In fact, humankind learned that only in the sense that a map shows a country but does not describe a national culture or a society. Many scientific and other discoveries have sought to explain our humanity. Many contain a truth but none the whole truth. The human genome project marks a great advance in our understanding of genetics, albeit something of enormous significance. But it does not explain the whole, or perhaps even the most significant part of our human essence. To reduce human beings to the sum of their parts - their minds, their economic motivations, their genes - is to make them less than they are. But also more than they are. We are creatures capable of great scientific, human and artistic achievement but also creatures who are flawed, who often fail, perhaps inevitably, to live up to our better selves and our possibilities.

We are also social beings and so it is ironic that at a time when social science's explanations of human behaviour are often treated with caution, if not downright disbelief, that our genetic selves should now be being seen as an explanation for what we are.

Such reductionism is related to the second potential danger that the new discovery presents. It regards human beings as infinitely perfectable - we are told that cancer, Alzheimer's disease and a host of other ailments that the flesh and mind are heir to may be things of the past. Some of this has a strong element of wishful thinking. Genetic engineering to remove the possibilities of disease is not like changing a fuse, as is being implied. For example, cystic fibrosis has been linked to more than 1,000 different mutations. It is also the case that many people who harbour the potential for genetic disease choose not to be tested. In the case of Huntingdon's chorea it is only a very small minority. This may seem strange but then this is another of those facts of human nature that not even the DNA map can explain.

But behind these predictions of wiping away all our tears, lies an implied belief in human perfectibility, the corralling of at least one of the four horsemen of the apocalypse - disease in its widest sense of not the physical but other kinds of human defect.
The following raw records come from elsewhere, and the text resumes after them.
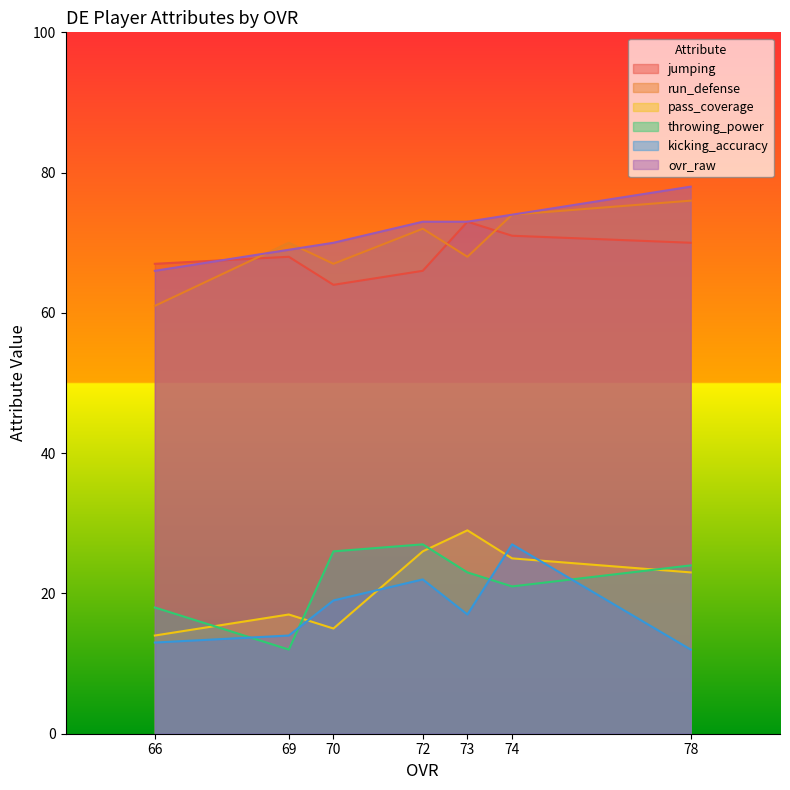

Is the value of throwing_power at 70 greater than the value of jumping at 74?

No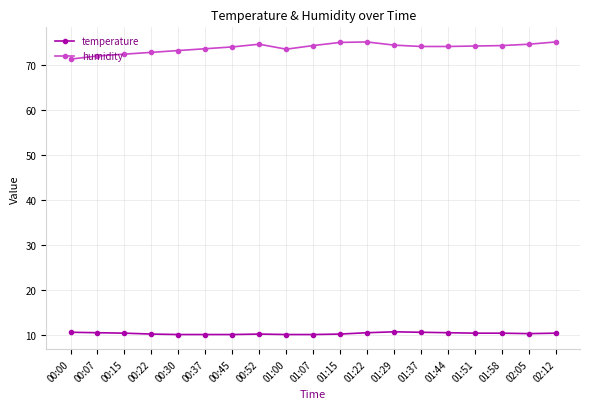

Which series changed the most between 00:22 and 02:05?

humidity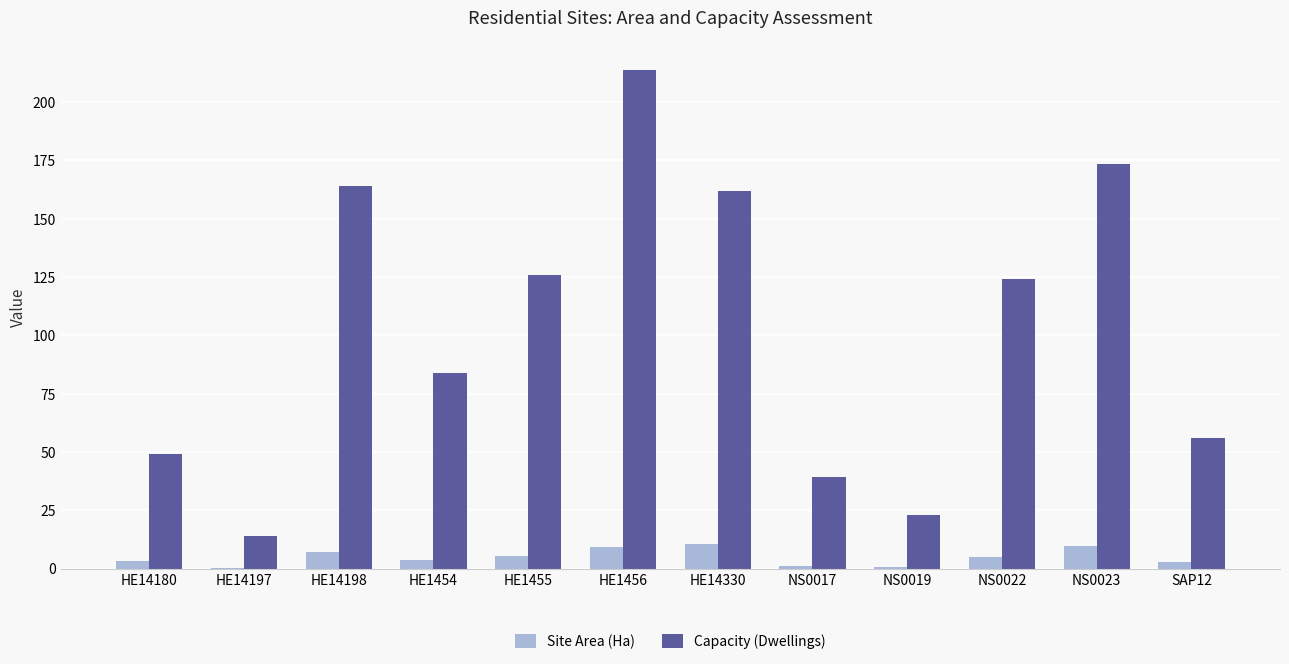

What is the sum of all Site Area (Ha) values?

60.0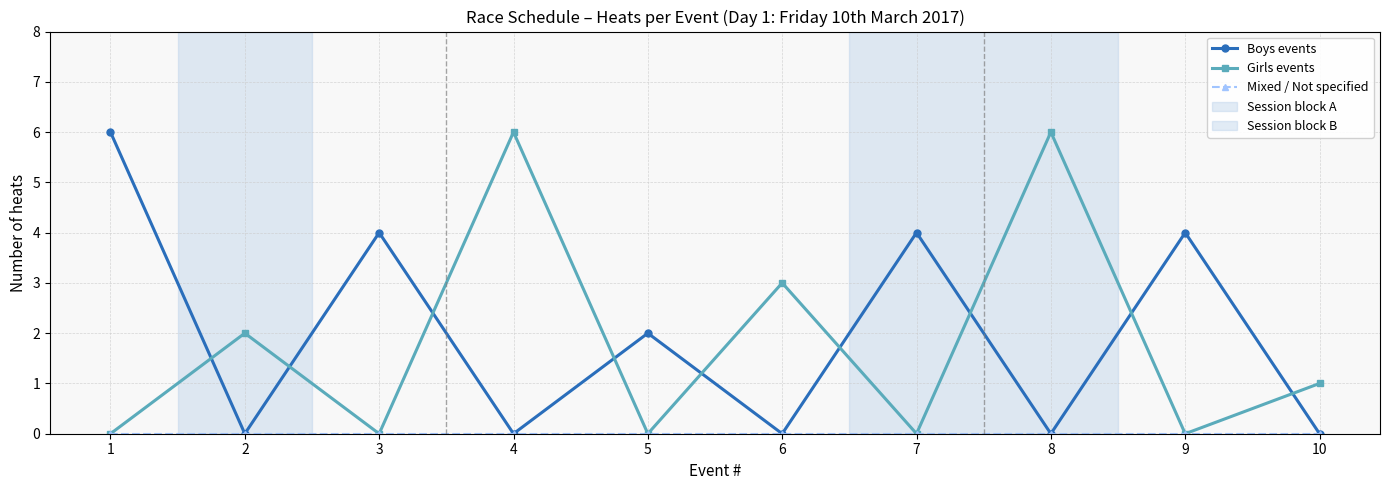

True or false: Boys events and Girls events cross at least once.

True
Genetic engineering raises the question of the place of suffering in our world. We are being assured, of course, that eugenics is now so discredited by its Nazi past and the horrors perpetrated in Sweden and the US in the 1920s and 1930s that no state will now countenance it. Perhaps not as an instrument of public policy. But cosmetic operations have been performed, at parents' request, on children with Down's syndrome to remove Down's features. Women with learning difficulties have been sterilised without their consent. Given this, is it difficult to envisage "benevolent" court or medical decisions, at the behest of parents and others, to attempt to correct, by genetic means, what nature has made?
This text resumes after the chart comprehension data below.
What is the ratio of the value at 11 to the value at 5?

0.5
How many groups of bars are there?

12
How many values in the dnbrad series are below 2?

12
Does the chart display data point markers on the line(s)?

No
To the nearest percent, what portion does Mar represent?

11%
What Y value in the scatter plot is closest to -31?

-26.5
Suffering is all around us, much of it not preventable by scientific or other means - loss, misfortune, death, increasing incapacity. To say that it is often unavoidable is not to be complacent or resigned. It is human to feel anger and to seek cure, alleviation or prevention. But we also have to take suffering and make what we can of it. Mary Craig, a mother of two sons with a severe learning difficulty, knew that it defeated some people and was the making of others. As she wrote in Blessings: "The real tragedy of suffering is the wasted opportunity."

Suffering can lay bare the essential self, which is not always the best self. It can strip us of all that is extraneous to our true nature. Pierre d'Harcourt, reflecting on his experience of Buchenwald, said that cleverness, creativity, learning all went down - "only real goodness survived".
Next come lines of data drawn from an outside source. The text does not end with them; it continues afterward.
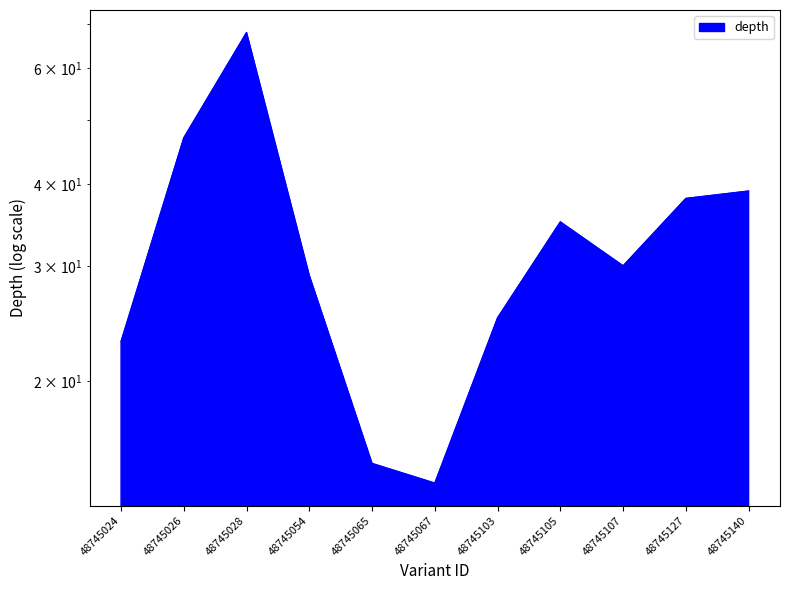

What is the minimum value shown in the chart?

14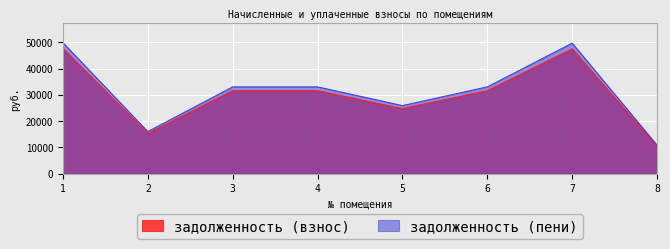

Rank the categories by задолженность (пени) value from lowest to highest.

8, 2, 5, 3, 4, 6, 7, 1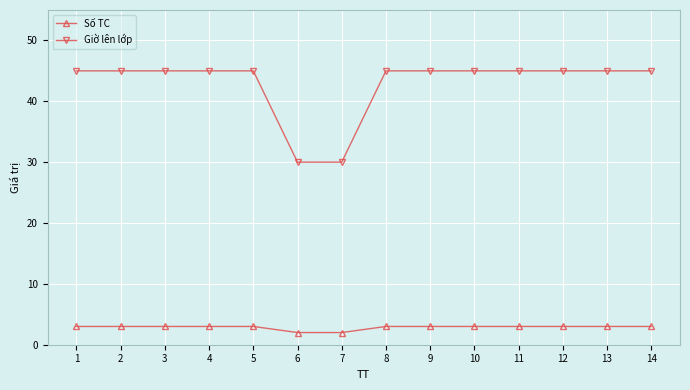

What is the difference between the highest and lowest values at 9?

42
The balance to be struck is in recognising the limits of human intervention, an acceptance of suffering and the desire to do all we can to overcome it. Those who hold that existence is finite may find this more difficult than those who take a transcendental view. But why we suffer and how we meet suffering is another thing not written in this newly opened book of life.

Terry Philpot is editor-in-chief of Community Care and is writing a book on monasticism.